The author offers an alternative explanation: that agriculture in the East was productive. Timothy Dwight, President of Yale in 1796, noted that Connecticut farming presented “a scene uncommonly cheerful,” and for good reason. Farmers were not passive victims of diminishing returns to land. They responded to price incentives, adopted new techniques, shifted to higher-valued output, and made investments in more effective inputs, all of which led to productivity growth. When efficiency in agriculture increased, it released surplus labor to the industrial sector. Rising wages and incomes in agriculture also expanded the market for finished manufactured goods. Agriculture and industry benefited each other through backward and forward linkages that created multiplier effects. Meyer considers the experience of shoemakers in Massachusetts, Connecticut workshops, and textile mills across the Northeast. Industrialization was encouraged by the availability of financial capital through banks and “insider lending.” Productivity benefited from technological progress as gauged by patenting activity. However, researchers who argue that patenting per capita expanded in response to changes in market access when water transportation improved have overestimated the influence of alternatives to wagons. Meyer contends that “Until about 1850 wagons offered fierce competition to waterways, canals, and railroads for transporting farm products and most manufactures,” (p. 33); moreover, “most firms did not require waterway transport because wagons provided low-cost shipment for manufactures,” (p. 67). In short, most transportation benefits were derived from “lowly wagons and road improvements.”

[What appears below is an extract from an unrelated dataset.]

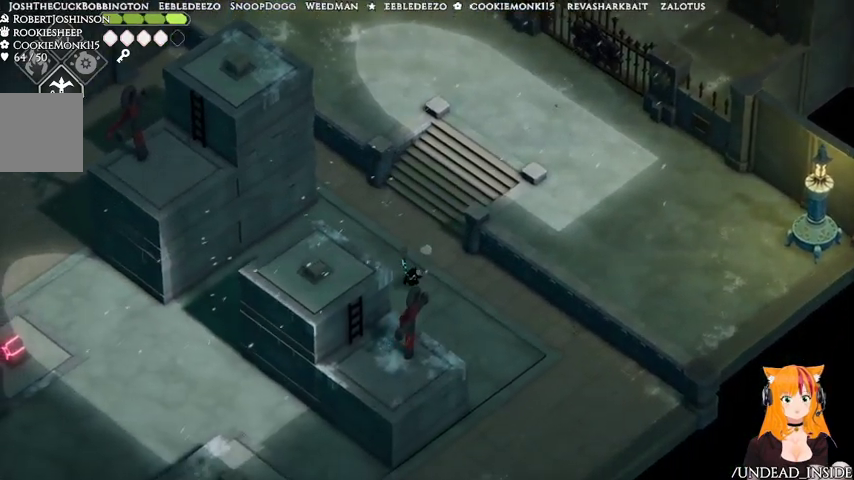
{"buttons": [], "left_stick": "left", "right_stick": "center", "events": [[233, "left_stick", "left"]]}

The rest of the book deals with the period between 1820 and 1860 and basically expands on the same points. By the 1860s the Northeast accounted for a little over a third of national population, while its rate of urbanization had increased to 35 percent. Despite the relative decline of the rural population, in absolute numbers its level was double what it had been in 1810. Eastern farms were able to cope with increased competition from the Midwest by switching from grains to higher-valued dairy products, fruit, and vegetables, for urban consumption. They benefited from the diffusion and adoption of agricultural inventions. By 1860 the East produced 74 percent of the value added in manufacturing. After the 1840s metropolitan centers and (to a lesser extent) their satellites became more diversified and industrially specialized. Manufacturing productivity increased from 2.1 percent annually to 3.2 percent. Although capital-intensive establishments experienced higher efficiency, improvements in productivity were distributed widely across industries and firms. Case studies again focus on footwear, cotton textiles and the brass industry. The author repeats his claims that, in the light of the relative efficiency of wagons, the net economic benefits of the Erie and other canals have been overestimated. As for railroads, “stagecoaches and wagons offered formidable competition for passengers and freight” (p. 156) and eastern railroads “generated minimal direct economic benefits” (p. 157).

By now every economic historian (especially those who are fortunate enough to know Dick Sylla) already realizes that Hamilton was right. This work for the most part comprises a synthesis of well-known original research on agriculture and industrialization by Jeremy Atack, Robert Fogel, Robert Gallman, Robert Margo, Kenneth Sokoloff, and Thomas Weiss, to name only a few who have already addressed the “puzzle of the antebellum east.” The author’s own interpretations and contributions are at times a little more puzzling. However, for those who are unfamiliar with (and not averse to) economic history, this book will likely provide a convenient introduction to the issues.

Zorina Khan is Associate Professor of Economics at Bowdoin College. She is the author of “The Fuel of Interest”: Patents and Copyrights in Early Economic Development (forthcoming, Cambridge University Press).